■ AIM: Rewrite the listing below as a two-column CSV with the headers "prompt" and "transcription", one row per request. Put each request's text and its answer in a single quoted field, replace line breaks with spaces, and omit the pictures.

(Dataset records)

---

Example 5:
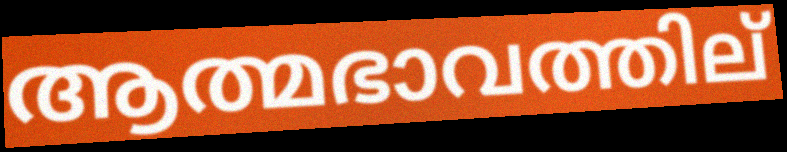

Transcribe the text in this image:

ആത്മഭാവത്തില്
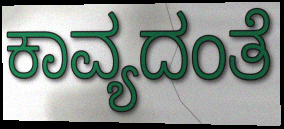
ಕಾವ್ಯದಂತೆ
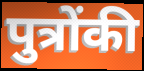
पुत्रोंकी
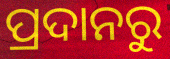
ପ୍ରଦାନରୁ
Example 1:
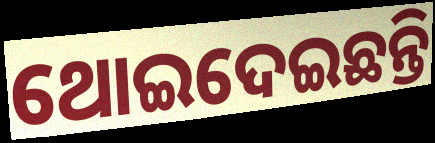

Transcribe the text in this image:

ଥୋଇଦେଇଛନ୍ତି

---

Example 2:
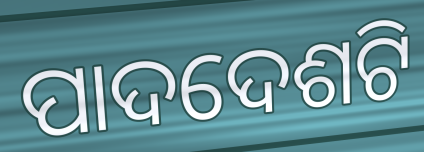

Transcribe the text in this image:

ପାଦଦେଶଟି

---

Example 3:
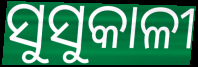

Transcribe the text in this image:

ସୁସୁକାଳୀ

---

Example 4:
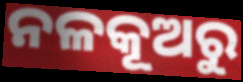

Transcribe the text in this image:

ନଳକୂଅରୁ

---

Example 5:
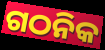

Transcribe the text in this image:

ଗଠନିକ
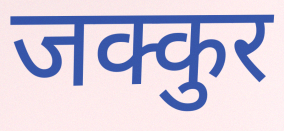
जक्कुर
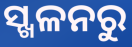
ସ୍ଖଳନରୁ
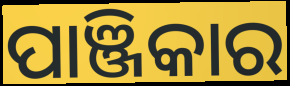
ପାଞ୍ଜିକାର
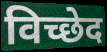
विच्छेद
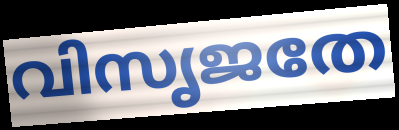
വിസൃജതേ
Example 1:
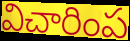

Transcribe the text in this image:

విచారింప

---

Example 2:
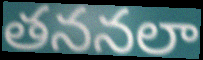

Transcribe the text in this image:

తననలా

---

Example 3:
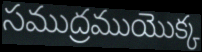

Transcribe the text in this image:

సముద్రముయొక్క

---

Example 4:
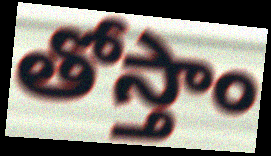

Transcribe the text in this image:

తోస్తాం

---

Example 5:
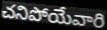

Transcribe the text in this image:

చనిపోయేవారి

■ REPLY TO THE TASK:
prompt,transcription
"--- Example 5: Transcribe the text in this image:","ആത്മഭാവത്തില് ಕಾವ್ಯದಂತೆ पुत्रोंकी ପ୍ରଦାନରୁ"
"Example 1: Transcribe the text in this image:","ଥୋଇଦେଇଛନ୍ତି"
"--- Example 2: Transcribe the text in this image:","ପାଦଦେଶଟି"
"--- Example 3: Transcribe the text in this image:","ସୁସୁକାଳୀ"
"--- Example 4: Transcribe the text in this image:","ନଳକୂଅରୁ"
"--- Example 5: Transcribe the text in this image:","ଗଠନିକ जक्कुर ସ୍ଖଳନରୁ ପାଞ୍ଜିକାର विच्छेद വിസൃജതേ"
"Example 1: Transcribe the text in this image:","విచారింప"
"--- Example 2: Transcribe the text in this image:","తననలా"
"--- Example 3: Transcribe the text in this image:","సముద్రముయొక్క"
"--- Example 4: Transcribe the text in this image:","తోస్తాం"
"--- Example 5: Transcribe the text in this image:","చనిపోయేవారి"